If the porn of the digital era is deformed, as many sociologists are worried, the feeling of young people what an ideal sex life looks like, the ubiquity of told media in their lives may also have distorted their idea of ​​how the female voice is supposed to sound – what a different way to say they can be in the world. AI is likely to learn from the voices of those real women, perhaps even those with the most followers, creating a potentially dizzying feedback job of female mutter instead of roar.

As the mother of two teenage boys, I got used to hearing the noise from the basement, from an epic anime struggle, those helpless female voices that competed with the sound of the local news I tried to concentrate (while performing my own sex conformity, making dinner. But when I didn’t hear that, I was bombed with the sound of a son who loudly shouted his computer in the middle of a Fortnite struggle. I find it fascinating that my son, like many serious Fortnite players, has chosen what is called female skin for his avatar in the game. This means that from the moment he was perhaps 11, he spent countless hours with the incredibly closely linked to a female character who represents him in his most powerful: shooting, creating, outfit. Perhaps he chose a female skin, or avatar, at such a young age because the older gamers he admired also did, and perhaps they chose female skins because they are faceless – the game means that you are staring for hours to the back of that avatar (which, in the case of some female skins, is noticeably round and set). But I was also struck by another facet of his Fortnite Avatar, where for her and all her colleagues: she never pronounced as much as a word in all those years that he played the game.

Those avatars are remote from the women who trust Jessie, I could say: the dozens of influencers who choose Jessie’s story for their videos are, when using technology, also the choice to silence themselves. A crucial aspect of their humanity is completely absent, with only their beautiful young faces the lasting representation of themselves for their thousands of followers.

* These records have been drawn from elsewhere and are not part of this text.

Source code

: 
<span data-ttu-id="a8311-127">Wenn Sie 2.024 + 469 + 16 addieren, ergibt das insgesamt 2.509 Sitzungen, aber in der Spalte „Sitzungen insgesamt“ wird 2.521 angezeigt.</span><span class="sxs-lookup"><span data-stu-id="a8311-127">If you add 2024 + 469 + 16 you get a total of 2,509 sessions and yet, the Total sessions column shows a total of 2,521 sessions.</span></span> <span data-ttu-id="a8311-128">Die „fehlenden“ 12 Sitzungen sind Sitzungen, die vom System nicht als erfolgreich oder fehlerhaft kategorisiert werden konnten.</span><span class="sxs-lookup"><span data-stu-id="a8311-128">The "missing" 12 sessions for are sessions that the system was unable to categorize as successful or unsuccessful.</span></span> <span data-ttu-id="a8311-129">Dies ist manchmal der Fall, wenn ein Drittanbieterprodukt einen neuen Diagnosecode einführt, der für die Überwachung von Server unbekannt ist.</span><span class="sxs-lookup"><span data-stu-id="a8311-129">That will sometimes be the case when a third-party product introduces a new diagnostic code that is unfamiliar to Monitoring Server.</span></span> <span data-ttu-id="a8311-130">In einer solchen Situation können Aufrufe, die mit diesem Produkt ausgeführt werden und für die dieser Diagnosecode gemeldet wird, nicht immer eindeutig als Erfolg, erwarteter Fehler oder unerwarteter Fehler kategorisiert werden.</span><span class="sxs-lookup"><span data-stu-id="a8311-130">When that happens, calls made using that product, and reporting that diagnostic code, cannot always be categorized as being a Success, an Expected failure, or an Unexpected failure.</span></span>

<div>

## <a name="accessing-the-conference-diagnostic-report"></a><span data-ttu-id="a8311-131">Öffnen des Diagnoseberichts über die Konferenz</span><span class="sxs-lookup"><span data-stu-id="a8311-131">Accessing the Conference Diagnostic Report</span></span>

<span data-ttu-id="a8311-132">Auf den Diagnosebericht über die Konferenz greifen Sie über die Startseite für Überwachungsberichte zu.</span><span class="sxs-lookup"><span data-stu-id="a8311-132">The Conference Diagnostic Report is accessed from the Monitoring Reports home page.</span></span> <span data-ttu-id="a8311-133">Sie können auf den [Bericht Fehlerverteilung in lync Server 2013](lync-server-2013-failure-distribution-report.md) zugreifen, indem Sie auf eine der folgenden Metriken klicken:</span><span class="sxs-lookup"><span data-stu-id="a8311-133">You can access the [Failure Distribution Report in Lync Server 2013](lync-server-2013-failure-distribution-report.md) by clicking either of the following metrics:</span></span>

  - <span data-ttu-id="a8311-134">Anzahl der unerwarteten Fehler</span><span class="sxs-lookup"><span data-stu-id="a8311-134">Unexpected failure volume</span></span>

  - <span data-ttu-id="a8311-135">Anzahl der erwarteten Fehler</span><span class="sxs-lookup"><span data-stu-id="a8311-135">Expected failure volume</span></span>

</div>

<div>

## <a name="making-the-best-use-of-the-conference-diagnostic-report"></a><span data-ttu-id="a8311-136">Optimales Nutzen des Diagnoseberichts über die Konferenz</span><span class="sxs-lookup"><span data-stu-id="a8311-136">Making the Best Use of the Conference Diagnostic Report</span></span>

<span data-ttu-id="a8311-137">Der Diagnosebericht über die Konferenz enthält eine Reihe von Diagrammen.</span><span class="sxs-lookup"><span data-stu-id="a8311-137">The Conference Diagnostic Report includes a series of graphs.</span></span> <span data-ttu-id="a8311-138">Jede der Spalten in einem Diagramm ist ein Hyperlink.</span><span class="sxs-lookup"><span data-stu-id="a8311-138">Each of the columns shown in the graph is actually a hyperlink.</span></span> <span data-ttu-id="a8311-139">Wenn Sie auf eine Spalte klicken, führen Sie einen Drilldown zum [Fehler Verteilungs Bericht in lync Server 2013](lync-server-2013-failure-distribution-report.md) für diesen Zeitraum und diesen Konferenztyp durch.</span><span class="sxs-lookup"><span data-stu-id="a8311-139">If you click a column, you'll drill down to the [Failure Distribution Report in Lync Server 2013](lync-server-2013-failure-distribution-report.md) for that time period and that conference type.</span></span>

But I turn it back into my mind and I land somewhere else. Perhaps when choosing Jessie they find a way to protect themselves, to make a subtle claim of power: with their voices kept private, the world can only have so many of them. Jessie may be annoying, but she apparently doesn’t care, which is perhaps the reason why so many women embrace her for their endless videos “go me with me” – just as they primarily prelude themselves for the male gaze, they make the male ear clear that they are not completely packaged for consumption. Jessie is loud and proud; She is a pill, so completely artificial that she is transcendent – completely above the search for male approval.